**Lesetext:**
****
Der Personal- und Verwaltungsbereich ist über das Treppenhaus direkt angeschlossen – es entstehen in sich abgeschlossene Einheiten, die dennoch ein gemeinschaftliches Gefühl vermitteln.

Jugendhaus
Dem gemeinschaftlichen Foyer direkt angeschlossen befindet sich der Zugang zum Jugendhaus. Das Café dient als großer Verteiler und Schaufenster zur Stadt. Als offenes „Wohnzimmer“ für jedermann und jederfrau öffnet es sich folgerichtig zum großen Vorplatz. Die zentrale Treppe gliedert das Café räumlich und führt sowohl zu den WCs im UG als auch in das Obergeschoss. Hier befinden sich die großen Aufenthaltsräume für die offene Kinder- und Jugendarbeit, sowie die Verwaltung. Die einzelnen Bereiche sind miteinander verbunden und erzeugen so ein Raumkontinuum unter einem gemeinsamen, charakteristischen Dach - eine lernfördernde Umgebung in angenehmer Atmosphäre, die auf die Bedürfnisse der jungen Zielgruppe eingeht.

Verknüpfung
Der Verknüpfungsbereich ist die Schnittstelle zwischen Kinder- und Jugendhaus. Im Erdgeschoss ist dies der große Mehrzweckraum, der mit dem angrenzenden Bewegungsraum des Kinderhauses und dem Café des Jugendhauses zu einem großen Raum geschaltet werden kann und so die Verknüpfung auch räumlich abbildet. Die teilweise Übererhöhung dieses Raumes macht das markante Dach auch im Erdgeschoss erlebbar und so wird der Mehrzweckraum nicht nur zur Verknüpfung zwischen den Nutzungen, sondern auch zwischen den Ebenen. Im Unter- und Obergeschoss befinden sich im Verknüpfungsbereich die gemeinschaftlich genutzten Nebenräume. Letztlich ist hier, an zentraler Stelle auch im Sinne der Inklusion der barrierefreie Aufzug vorgesehen.

Freiraum
In seiner einfachen Setzung schafft das Gebäude klar definierte Außenräume. Eine Platzkante zur Stadt, eine Eingangssituation am Weg, ein vielfältiger und doch gut kontrollierbarer Außenraum für das Kinderhaus nach Süden, ein repräsentativer Vorplatz nach Westen mit sich anschließendem, geborgener Außenraum für das Jugendhaus – und das Beste: augenscheinlich können alle schützenswerten Bäume erhalten werden.
****
**Erfasste Daten:**
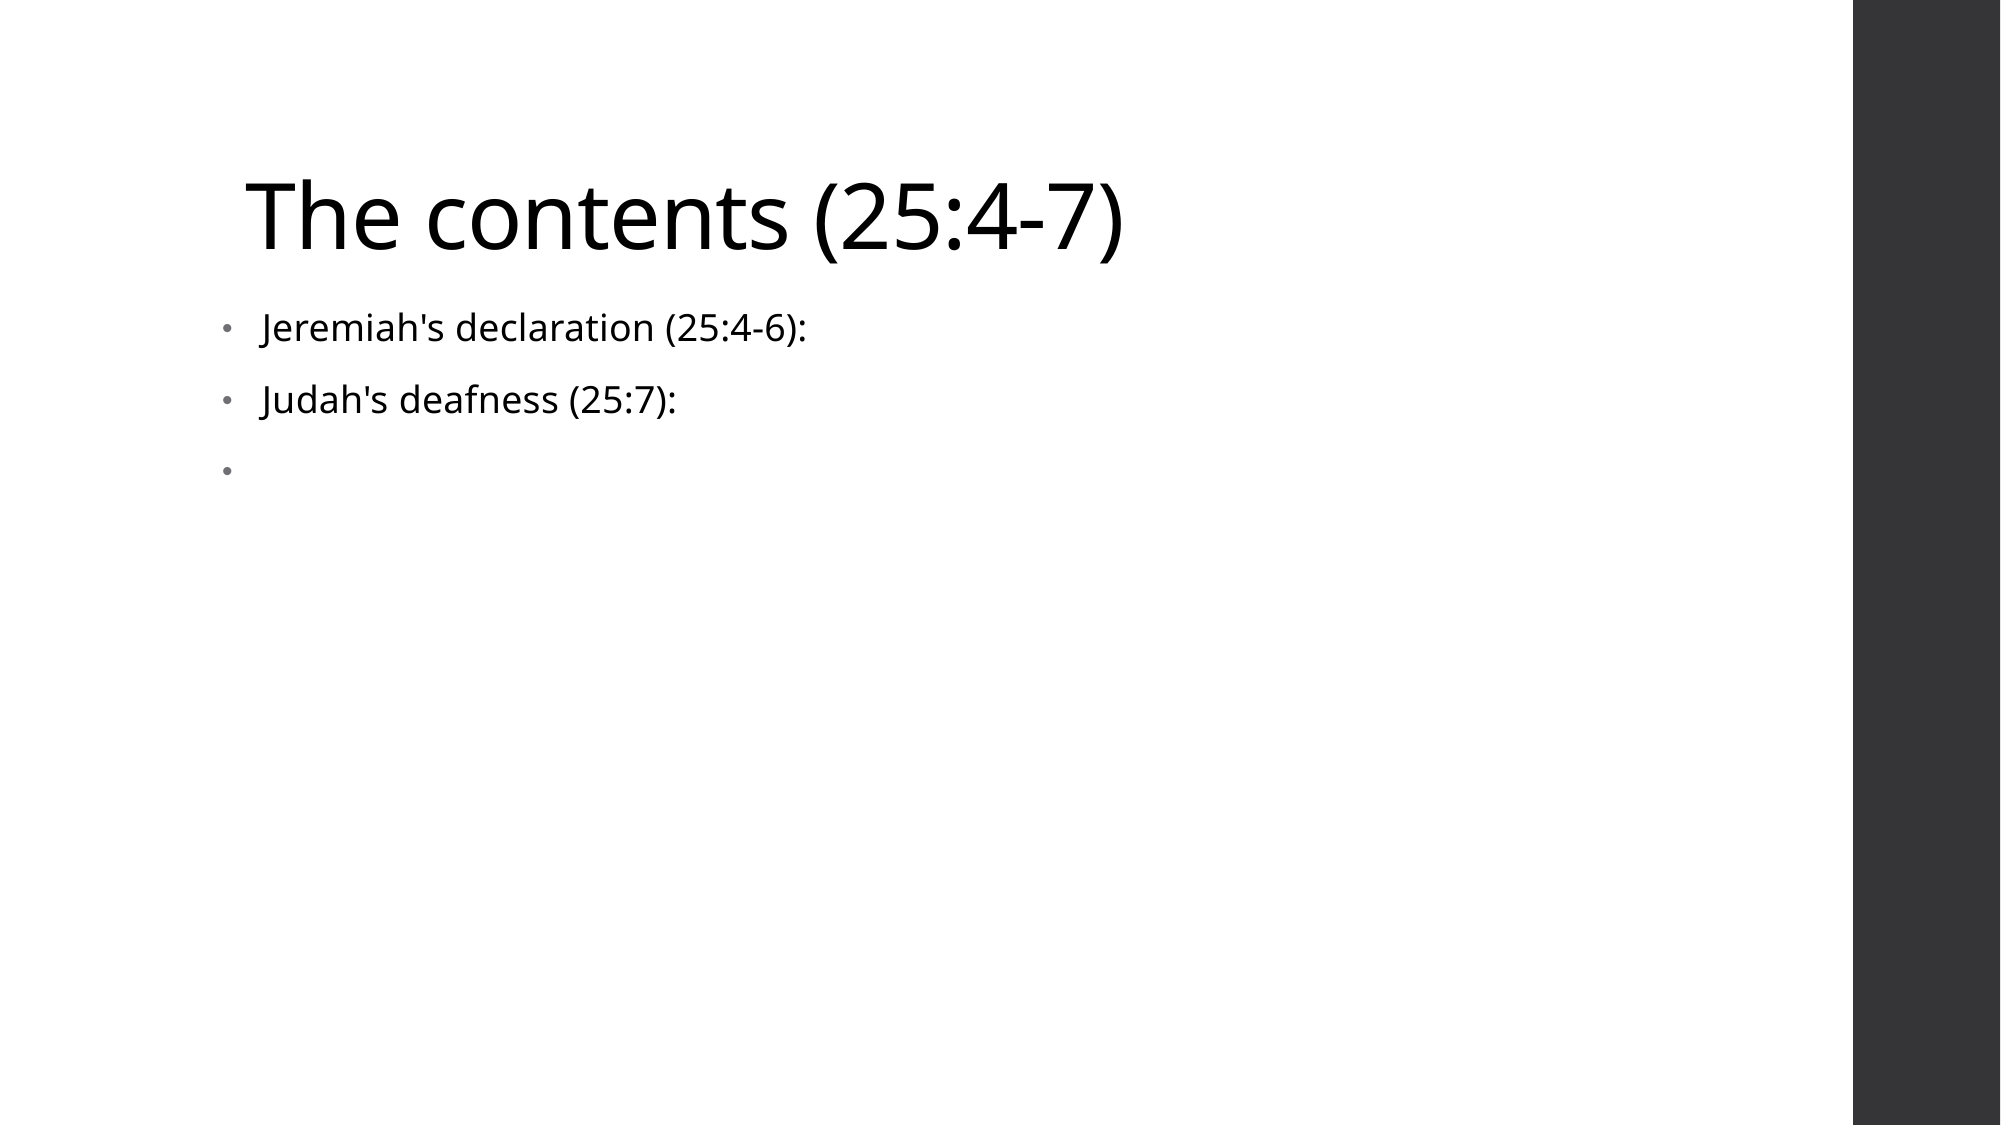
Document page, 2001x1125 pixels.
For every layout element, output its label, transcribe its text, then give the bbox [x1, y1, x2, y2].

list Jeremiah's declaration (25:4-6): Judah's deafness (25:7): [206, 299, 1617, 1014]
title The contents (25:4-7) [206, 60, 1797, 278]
****
**Aufgaben:**
1. Prüfe, ob die folgenden Aussagen mit dem Lesetext übereinstimmen. Antworte jeweils mit Ja oder Nein und belege deine Antwort mit einem wörtlichen Zitat.
(a) Die WCs des Jugendhauses befinden sich im Obergeschoss.
(b) Der barrierefreie Aufzug ist im Verknüpfungsbereich vorgesehen.
(c) Der Außenraum für das Kinderhaus liegt nach Süden.
2. Gib den Abschnitt des Lesetextes von „Der Personal- und“ bis „gemeinschaftliches Gefühl vermitteln.“ wortgetreu wieder.
3. Beantworte anhand des Lesetextes die folgenden Fragen.
(a) Als was dient das Café des Jugendhauses?
(b) Mit welchen Räumen kann der Mehrzweckraum zu einem großen Raum geschaltet werden?
(c) In welcher Himmelsrichtung liegt der repräsentative Vorplatz?

**Lösungen:**
1.
(a) Nein: „Die zentrale Treppe gliedert das Café räumlich und führt sowohl zu den WCs im UG als auch in das Obergeschoss.“
(b) Ja: „Letztlich ist hier, an zentraler Stelle auch im Sinne der Inklusion der barrierefreie Aufzug vorgesehen.“
(c) Ja: „ein vielfältiger und doch gut kontrollierbarer Außenraum für das Kinderhaus nach Süden“

2.
Der Personal- und Verwaltungsbereich ist über das Treppenhaus direkt angeschlossen – es entstehen in sich abgeschlossene Einheiten, die dennoch ein gemeinschaftliches Gefühl vermitteln.

3.
(a) Als großer Verteiler und Schaufenster zur Stadt.
(b) Mit dem angrenzenden Bewegungsraum des Kinderhauses und dem Café des Jugendhauses.
(c) Nach Westen.